One day, the world fell. People in the southern hemisphere felt
slightly flattened. In the northern, everyone was on a roller coaster
as their guts jumped, briefly into their throats. That went on for a
little over a day. The effect wasn’t quite enough to panic over. The
entire world felt…off. Queasy, no matter where they were.

After a twenty-six hours, it reversed. The northern inhabitants felt
like they were in an express elevator that was a little too express.
Below the equator, men and women put their foot forward only to find
that the earth was a fraction of a fraction of an inch lower than they
expected.

Twenty-four hours later, the reversal occurred again. Ivan
Solomonovich of St. Petersburg felt just a tad like he was floating,
while Ben Simons of Perth felt the sky weighing down on his head.

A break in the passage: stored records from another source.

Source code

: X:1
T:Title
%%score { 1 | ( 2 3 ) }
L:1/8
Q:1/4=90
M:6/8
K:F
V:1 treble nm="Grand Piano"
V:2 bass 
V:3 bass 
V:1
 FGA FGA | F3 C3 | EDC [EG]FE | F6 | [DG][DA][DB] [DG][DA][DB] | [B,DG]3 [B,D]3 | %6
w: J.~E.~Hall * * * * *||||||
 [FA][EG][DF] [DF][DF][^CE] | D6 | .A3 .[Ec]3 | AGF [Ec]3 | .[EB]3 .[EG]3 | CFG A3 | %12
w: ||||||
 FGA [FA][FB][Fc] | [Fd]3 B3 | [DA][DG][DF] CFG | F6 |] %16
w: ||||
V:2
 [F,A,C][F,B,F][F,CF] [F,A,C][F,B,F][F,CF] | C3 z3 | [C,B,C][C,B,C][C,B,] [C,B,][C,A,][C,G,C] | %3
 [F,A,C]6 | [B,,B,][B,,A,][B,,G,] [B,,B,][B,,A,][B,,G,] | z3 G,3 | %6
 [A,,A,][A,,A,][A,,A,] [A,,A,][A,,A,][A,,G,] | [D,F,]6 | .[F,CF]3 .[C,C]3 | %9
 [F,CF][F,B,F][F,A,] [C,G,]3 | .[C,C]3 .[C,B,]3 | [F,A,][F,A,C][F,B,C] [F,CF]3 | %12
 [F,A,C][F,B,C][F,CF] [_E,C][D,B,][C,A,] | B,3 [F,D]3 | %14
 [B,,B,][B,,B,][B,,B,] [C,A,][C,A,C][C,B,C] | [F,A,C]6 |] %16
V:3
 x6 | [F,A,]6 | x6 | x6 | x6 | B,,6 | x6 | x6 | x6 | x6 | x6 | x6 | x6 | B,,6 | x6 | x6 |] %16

Science had no explanation. In all other ways, the universe was still
in tact. The sun, moon, and other astral bodies stayed in their proper
relative positions based on the calendar day. The tides remained
unchanged. Physics, too, was unaffected. It was only that people, and
perhaps animals based on their behavior, felt that the world was
moving up and down, every cycle two hours shorter. Over the period,
the sales of Maalox and Pepto-Bismol quadrupled.

Philosophers came to one conclusion: while God does not play dice with
the universe, He does play jacks with worlds.